Başta da belirttiğimiz gibi finali görmeden yazdığımız bu yazıda kim kazanırsa kazansın, turnuvanın gerçek şampiyonu İtalya ve İtalya'ya bu futbolu oynatan teknik adam Cesare PrandelliÖ Prandelli'ye bu turnuvada kesinlikle özel bir pasaj açmak gerekiyor. Çünkü, Prandelli İtalyan futbolunda pradigma değişimini sağlayan bir teknik adam. İtalyan milli takımının stratejik oyun anlayışını kökten değiştiren, izleyiciye keyif veren bir oyun anlayışı ve dizilişi ile takımını sahaya çıkartan Prandelli, final maçını kazanamasa bile, bence turnuvanın en yaratıcı, en esin verici ve en iyi hocası olmaya aday. Özellikle, takımını kenardan bir orkestra şefi gibi yöneten Prandelli, ofansif oynayarak kazanmaya çalışan bir anlayışıyla İtalyanların ve bizim futbol ezberimizi bozan bir futbol adamı portresi çiziyor.

Nitekim Almanya maçı öncesi rakiplerinin "çok güçlü bir rakip olduğunu ve kazanmak için risk almaları gerektiğinin'' altını çizerek oyuna başlayan 55 yaşındaki teknik adam, "Oyun stilimiz belli ancak bazı maçlarda risk alarak daha farklı bir oyun ortaya koymanız gerekebilir. Almanya maçında böyle yapmamız gerekiyor çünkü kendi yarı alanımızda beklersek er ya da geç kalemizde golü görürüz. Bu nedenle kazanmak için daha atak bir oyun ortaya koymalıyız." İfadeleriyle bu düşüncemizi doğruluyor.

İspanya maçında da aynı mantık ve oyun anlayışıyla sahaya çıkacağını tahmin ettiğimiz Prandelli, mutlaka İspanyolların pas trafiğini felç etmek ve onların orta sahadaki üstünlüklerini sona erdirmek için beşli orta sahayla oynamaya devam edecek gibi görünüyor. Ancak, İspanyolları onların taktiğiyle yenme şansı olduğunu çok iyi biliyor.
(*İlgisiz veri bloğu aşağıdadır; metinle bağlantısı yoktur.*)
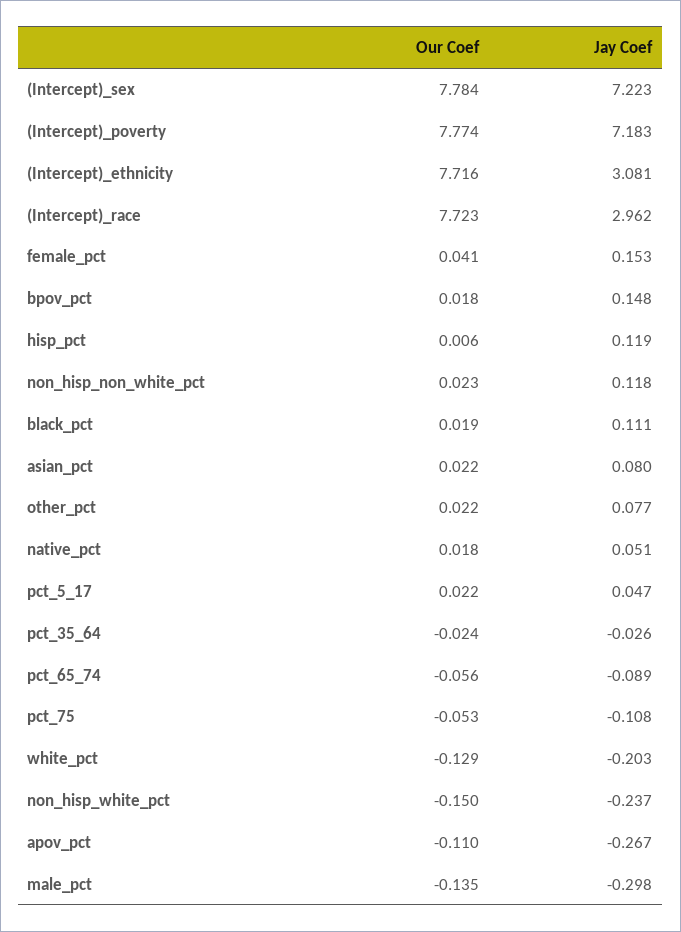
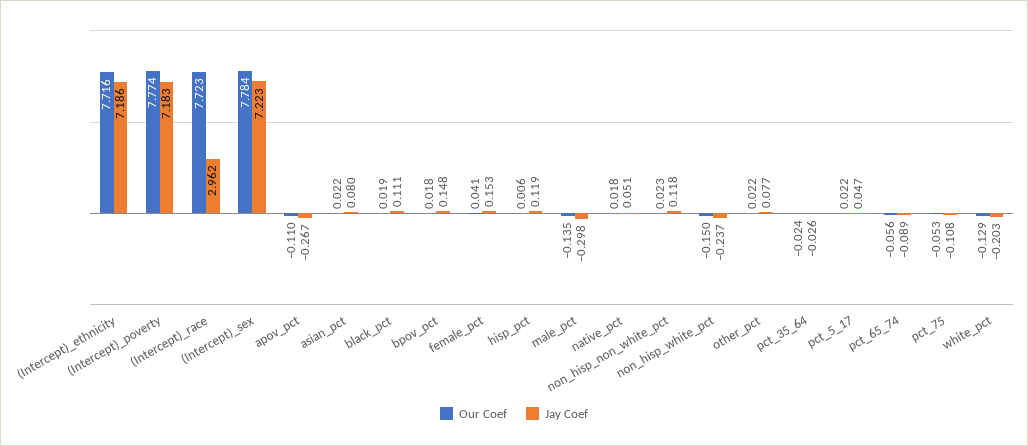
  {
    "Our Coef": {
      "(Intercept)_sex": 7.784,
      "(Intercept)_poverty": 7.774,
      "(Intercept)_ethnicity": 7.716,
      "(Intercept)_race": 7.723,
      "female_pct": 0.041,
      "bpov_pct": 0.018,
      "hisp_pct": 0.006,
      "non_hisp_non_white_pct": 0.023,
      "black_pct": 0.019,
      "asian_pct": 0.022,
      "other_pct": 0.022,
      "native_pct": 0.018,
      "pct_5_17": 0.022,
      "pct_35_64": -0.024,
      "pct_65_74": -0.056,
      "pct_75": -0.053,
      "white_pct": -0.129,
      "non_hisp_white_pct": -0.15,
      "apov_pct": -0.11,
      "male_pct": -0.135
    },
    "Jay Coef": {
      "(Intercept)_sex": 7.223,
      "(Intercept)_poverty": 7.183,
-     "(Intercept)_ethnicity": 3.081,
+     "(Intercept)_ethnicity": 7.186,
      "(Intercept)_race": 2.962,
      "female_pct": 0.153,
      "bpov_pct": 0.148,
      "hisp_pct": 0.119,
      "non_hisp_non_white_pct": 0.118,
      "black_pct": 0.111,
      "asian_pct": 0.08,
      "other_pct": 0.077,
      "native_pct": 0.051,
      "pct_5_17": 0.047,
      "pct_35_64": -0.026,
      "pct_65_74": -0.089,
      "pct_75": -0.108,
      "white_pct": -0.203,
      "non_hisp_white_pct": -0.237,
      "apov_pct": -0.267,
      "male_pct": -0.298
    }
  }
O nedenle, çoğu takımın İspanyollar karşısında oynadığı 'resesif' yani, İspanyollara mahküm oyun anlayışı ona çok uymuyor. Bana göre savunma güvenliğini sağlama alarak, orta sahada Pirlo'yu daha çok ofansif kullanarak, pas yüzdesini en az İspanyollar seviyesine çıkartarak, ileride İspanyol savunmasının kolay top çıkartmasını engellemeye yönelik baskılı oyun anlayışı ve çok etkin alan savunması yaparak, takımını oynatmaya çalışacaktır. Bunu yaparken de, Balotelli'nin yıpratıcı ve bitirici özelliklerinden yararlanacak, o nedenle geriden Pirlo'nun atacağı ara paslar veya uzun toplarla İspanyolların arkasına sarkıtmaya çalışacağı Balotelli'ye yakın oynayacak Cassano'nun iş bitiriciliğiyle sonuca ulaşmaya çalışacaktır.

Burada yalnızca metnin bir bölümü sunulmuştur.